O objetivo de conquistar a Terra Santa foi um fracasso para os cristãos, custaram caro para os nobres europeus e ocasionou muitas mortes. No entanto, essas jornadas levaram a inúmeras transformações no mundo medieval pois enfraqueceram a aristocracia feudal, fortaleceram o poder real e trouxeram a possibilidade da expansão do mercado. A civilização oriental trouxe muita contribuição para o enriquecimento cultural europeu, pois promoveu o desenvolvimento intelectual da sociedade. Jerusalém nunca mais foi dominada pelos cristãos, mesmo assim as movimentações ocorridas no trajeto para a Terra Santa expandiram os relacionamentos com o mundo conhecido na época.

REFERÊNCIAS

FRANCO JR., Hilário. As Cruzadas. 3 ed. São Paulo: Brasiliense, 1984.

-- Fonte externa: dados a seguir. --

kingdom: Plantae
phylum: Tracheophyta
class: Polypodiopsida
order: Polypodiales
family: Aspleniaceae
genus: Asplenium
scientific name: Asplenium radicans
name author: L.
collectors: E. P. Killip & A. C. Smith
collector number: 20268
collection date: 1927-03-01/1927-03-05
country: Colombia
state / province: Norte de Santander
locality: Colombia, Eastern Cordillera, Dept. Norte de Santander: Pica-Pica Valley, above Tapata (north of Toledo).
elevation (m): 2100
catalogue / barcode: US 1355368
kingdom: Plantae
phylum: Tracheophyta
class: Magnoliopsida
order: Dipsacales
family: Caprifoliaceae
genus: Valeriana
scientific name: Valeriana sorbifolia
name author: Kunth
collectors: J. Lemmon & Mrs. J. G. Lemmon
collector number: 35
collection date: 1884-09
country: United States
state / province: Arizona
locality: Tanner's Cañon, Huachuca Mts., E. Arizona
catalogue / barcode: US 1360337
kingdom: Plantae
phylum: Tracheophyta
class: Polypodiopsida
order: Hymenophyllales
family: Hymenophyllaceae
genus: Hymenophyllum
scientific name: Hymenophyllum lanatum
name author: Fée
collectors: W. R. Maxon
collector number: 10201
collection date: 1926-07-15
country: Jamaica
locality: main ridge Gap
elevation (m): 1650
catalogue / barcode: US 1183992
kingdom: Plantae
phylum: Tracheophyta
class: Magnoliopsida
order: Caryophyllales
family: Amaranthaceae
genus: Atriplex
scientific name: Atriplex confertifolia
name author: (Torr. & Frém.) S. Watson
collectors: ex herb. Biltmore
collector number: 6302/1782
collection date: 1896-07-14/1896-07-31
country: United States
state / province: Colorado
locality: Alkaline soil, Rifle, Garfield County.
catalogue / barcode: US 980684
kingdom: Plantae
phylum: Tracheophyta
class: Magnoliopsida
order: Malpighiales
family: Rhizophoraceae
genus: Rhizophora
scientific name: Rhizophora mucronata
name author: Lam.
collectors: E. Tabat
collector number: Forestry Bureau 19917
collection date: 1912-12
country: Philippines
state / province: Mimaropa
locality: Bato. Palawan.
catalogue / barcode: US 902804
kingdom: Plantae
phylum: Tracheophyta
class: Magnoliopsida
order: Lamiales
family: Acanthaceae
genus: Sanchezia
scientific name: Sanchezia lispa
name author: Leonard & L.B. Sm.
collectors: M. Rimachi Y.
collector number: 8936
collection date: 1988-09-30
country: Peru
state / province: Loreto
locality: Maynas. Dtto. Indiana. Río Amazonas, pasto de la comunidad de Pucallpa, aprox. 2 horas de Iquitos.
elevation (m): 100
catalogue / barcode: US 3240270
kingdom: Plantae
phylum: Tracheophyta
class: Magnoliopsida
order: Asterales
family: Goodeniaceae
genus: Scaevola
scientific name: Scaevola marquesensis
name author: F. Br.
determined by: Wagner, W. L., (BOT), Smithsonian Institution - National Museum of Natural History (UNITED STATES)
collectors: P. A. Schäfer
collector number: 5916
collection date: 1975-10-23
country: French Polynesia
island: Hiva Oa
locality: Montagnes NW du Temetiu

JUNIOR, Antonio Gasparetto. “As Cruzadas”, Info Escola. Disponível em: http://www.infoescola.com/historia/as-cruzadas. Acesso em 11 de novembro de 2015.

MAALOUF, Amin. As Cruzadas vistas pelos árabes. São Paulo: Brasiliense, 2001.

MORRISSON, Cécile. Cruzadas. Porto Alegre, RS: L&PM, 2009.

WILLIAMS, Paul. O guia completo das cruzadas. São Paulo: Madras, 2007.